I don’t know.  I mean I read that script and I loved it and I thought it was great.  We almost got it made two or three times.  We would be in a month or two of beginning prep when the money would fall out.  It’s an independent film, we tried to cobble it together in the regular ways.  The film is a lot bigger and a lot more complicated than I thought when first fleshed.  It’s got about eight or ten big roles, it’s a real ensemble piece. And for an independent film budget, that’s a lot of actors to take care of.  Usually, an independent film will have two or three leads.  You have got to fly them, first class, you have got to put them up, you have got to take care of them.  That’s a lot of money.  Also, the CGI for the Satan was more complicated than I had been told that it was going to be.  And the tone of the piece, because it goes from farcical comedy to high drama in a heartbeat and it was hard to adjust the tone to tell the story in a way that the audience could follow it and not be whiplashed back and forth emotionally.

And what attracted you to it?  What were the elements that made you stay with it for 12 years, besides the script?
Besides the script, nothing, it was the script.  Well truthfully, Rachel Winter is the one that got this film made, she is more dogged than me, I gave up three or four times, but Rachel would not.  She just doesn’t know the meaning of giving up.  I loved his dialogue, Will Aldis’ dialogue is very theatrical.  He has such affection for all the characters, and they all have a beginning, middle and end, they all have a payoff.  I love the subject matter, on one hand, it’s about addictions, but deeper than that, it’s about fear, the nature of fear.  I love the magical realism with Satan sort of representing it.  I loved the humor of the thing, and I loved that it was such a big, walloping, loopy story.  Every time I read it, I so enjoyed it, I could see it in my mind’s eye.

 

Nick Robinson, William H. Macy and Rosario Dawson at the premiere of Krystal.

kevin winter/getty images

 

Nick Robinson is the new thing coming out of Hollywood…

Well, I think Nick is going to have a big career.

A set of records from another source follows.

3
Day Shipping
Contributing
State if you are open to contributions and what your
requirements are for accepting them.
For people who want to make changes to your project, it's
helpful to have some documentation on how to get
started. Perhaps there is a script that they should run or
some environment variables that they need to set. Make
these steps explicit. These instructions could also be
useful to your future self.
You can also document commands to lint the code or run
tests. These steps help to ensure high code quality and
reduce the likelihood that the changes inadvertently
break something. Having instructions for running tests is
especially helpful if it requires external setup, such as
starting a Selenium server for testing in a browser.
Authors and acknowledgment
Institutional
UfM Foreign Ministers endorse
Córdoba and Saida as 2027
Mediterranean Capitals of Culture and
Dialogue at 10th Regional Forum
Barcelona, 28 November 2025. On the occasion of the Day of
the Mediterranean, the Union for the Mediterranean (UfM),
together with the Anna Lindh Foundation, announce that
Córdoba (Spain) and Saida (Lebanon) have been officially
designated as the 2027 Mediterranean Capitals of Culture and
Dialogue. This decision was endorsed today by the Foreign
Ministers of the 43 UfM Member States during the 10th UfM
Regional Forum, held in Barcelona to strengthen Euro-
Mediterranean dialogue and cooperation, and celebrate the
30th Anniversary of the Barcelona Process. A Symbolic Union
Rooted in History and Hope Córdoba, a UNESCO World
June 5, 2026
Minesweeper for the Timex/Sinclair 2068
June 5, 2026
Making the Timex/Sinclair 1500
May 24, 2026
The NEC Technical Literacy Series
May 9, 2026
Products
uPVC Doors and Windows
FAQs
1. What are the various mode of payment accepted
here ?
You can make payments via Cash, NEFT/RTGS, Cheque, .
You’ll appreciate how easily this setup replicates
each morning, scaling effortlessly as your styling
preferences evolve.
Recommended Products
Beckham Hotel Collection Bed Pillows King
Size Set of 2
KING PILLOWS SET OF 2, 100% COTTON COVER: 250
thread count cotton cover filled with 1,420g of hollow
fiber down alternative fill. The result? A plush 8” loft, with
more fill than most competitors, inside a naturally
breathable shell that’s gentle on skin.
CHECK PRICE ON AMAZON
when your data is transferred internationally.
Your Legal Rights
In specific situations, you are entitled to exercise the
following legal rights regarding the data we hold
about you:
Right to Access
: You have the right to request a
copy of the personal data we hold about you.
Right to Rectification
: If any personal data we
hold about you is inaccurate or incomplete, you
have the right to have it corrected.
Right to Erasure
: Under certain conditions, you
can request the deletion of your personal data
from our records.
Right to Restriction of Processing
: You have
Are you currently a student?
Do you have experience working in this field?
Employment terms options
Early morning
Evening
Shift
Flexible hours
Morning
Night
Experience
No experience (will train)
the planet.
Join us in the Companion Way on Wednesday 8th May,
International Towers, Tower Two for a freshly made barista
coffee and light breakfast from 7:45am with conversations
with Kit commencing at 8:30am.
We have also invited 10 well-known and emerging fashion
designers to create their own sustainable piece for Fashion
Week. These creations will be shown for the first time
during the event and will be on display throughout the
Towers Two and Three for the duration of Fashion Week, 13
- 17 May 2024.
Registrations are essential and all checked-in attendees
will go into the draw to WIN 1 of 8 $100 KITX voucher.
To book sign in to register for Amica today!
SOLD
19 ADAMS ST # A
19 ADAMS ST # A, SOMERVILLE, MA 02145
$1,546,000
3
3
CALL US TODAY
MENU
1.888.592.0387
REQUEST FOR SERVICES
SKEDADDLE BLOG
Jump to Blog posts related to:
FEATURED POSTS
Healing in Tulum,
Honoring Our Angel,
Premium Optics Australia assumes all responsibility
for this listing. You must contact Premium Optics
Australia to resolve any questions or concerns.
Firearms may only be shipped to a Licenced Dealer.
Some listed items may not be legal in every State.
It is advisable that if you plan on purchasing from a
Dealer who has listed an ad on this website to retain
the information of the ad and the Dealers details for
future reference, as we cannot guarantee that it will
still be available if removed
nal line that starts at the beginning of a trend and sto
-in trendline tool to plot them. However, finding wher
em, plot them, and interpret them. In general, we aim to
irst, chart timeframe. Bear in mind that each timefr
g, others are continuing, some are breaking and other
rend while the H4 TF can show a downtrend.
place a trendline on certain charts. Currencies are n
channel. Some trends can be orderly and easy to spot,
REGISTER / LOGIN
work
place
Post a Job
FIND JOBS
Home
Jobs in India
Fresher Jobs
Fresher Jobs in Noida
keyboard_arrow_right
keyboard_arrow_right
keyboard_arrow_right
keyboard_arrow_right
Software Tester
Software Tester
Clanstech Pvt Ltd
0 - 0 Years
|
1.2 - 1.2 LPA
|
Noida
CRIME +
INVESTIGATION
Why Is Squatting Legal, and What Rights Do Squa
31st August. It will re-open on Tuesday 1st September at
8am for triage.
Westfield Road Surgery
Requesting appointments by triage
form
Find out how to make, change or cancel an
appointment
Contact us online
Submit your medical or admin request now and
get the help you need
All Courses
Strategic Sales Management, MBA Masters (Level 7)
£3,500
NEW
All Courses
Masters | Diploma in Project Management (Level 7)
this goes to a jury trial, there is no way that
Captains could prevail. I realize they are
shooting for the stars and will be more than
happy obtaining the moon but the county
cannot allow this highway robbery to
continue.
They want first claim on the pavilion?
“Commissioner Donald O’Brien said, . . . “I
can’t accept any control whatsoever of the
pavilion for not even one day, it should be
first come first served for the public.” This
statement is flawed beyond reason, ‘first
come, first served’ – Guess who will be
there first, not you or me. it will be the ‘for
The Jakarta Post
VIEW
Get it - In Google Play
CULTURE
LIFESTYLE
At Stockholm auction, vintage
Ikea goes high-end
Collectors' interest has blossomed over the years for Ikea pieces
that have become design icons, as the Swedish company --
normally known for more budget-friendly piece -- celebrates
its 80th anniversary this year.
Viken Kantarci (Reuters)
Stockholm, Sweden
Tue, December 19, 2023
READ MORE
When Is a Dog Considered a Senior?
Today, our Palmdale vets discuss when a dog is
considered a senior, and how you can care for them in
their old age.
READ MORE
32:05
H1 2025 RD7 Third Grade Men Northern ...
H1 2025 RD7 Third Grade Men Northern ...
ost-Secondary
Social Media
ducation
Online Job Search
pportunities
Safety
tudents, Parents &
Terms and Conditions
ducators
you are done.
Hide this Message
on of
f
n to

I wouldn’t be surprised if it’s a lot bigger than my career ever was, because he is so good looking, so talented, and he’s got a wonderful spirit.  I had seen Nick do a very short turn in Boardwalk Empire and Rachel Winter is married to Terry Winter and so she had seen it.  Nick was so good in that, I found out later that they expanded the role and they just loved him.  And there he was acting with Steve Buscemi, who is a masterful actor, and you could tell that Steve recognized that Nick had something special going.  I did ask Nick to read for me and he did, and I met with him two or three times and he didn’t read as much, we just got together and shot the breeze.  And I got how smart he was.  I saw Jurassic Park and having done of those films myself, I knew what the tough parts of that are and I thought he did it with grace and a lot of dignity.  So it was easy to cast.

You work a lot in theater, but it took awhile for you to make it.  Looking back, why do you think that was?  Was it just luck?

Well, I didn’t do anything but theater.  I started my career in Chicago, and I was there for eight years or something like that, and we started a theater company and that was a full-time job.  There’s not much film work in Chicago.  And I did get a couple of roles, I did a big miniseries out of Chicago and I did some TV, episodic work out of Chicago.  But that wasn’t my major thrust.  And Chicago was all about the St. Nicholas Theater and writing and producing and directing theater.  And I moved to New York and I started doing more, but again, we started another company, The Atlantic Theater Company, David Mamet and I started that.  Theater is what I was trained in and is what I loved the most and I kept doing it.  But slowly but surely in New York, I got a couple of nice roles, and Dave Mamet put me in Homicide with Joe Mantegna and that did me a lot of good.  And when I finally moved to Los Angeles, which was in 1990, I had a lot of experience and I knew a lot of people.  And so I hit the ground running.  And I got work almost immediately in film because there’s not much theater here, but I got a lot of film work, a lot of TV work, and I was working all the time.  And I got better because I got to work a lot.  And then I got Fargo and that changed everything.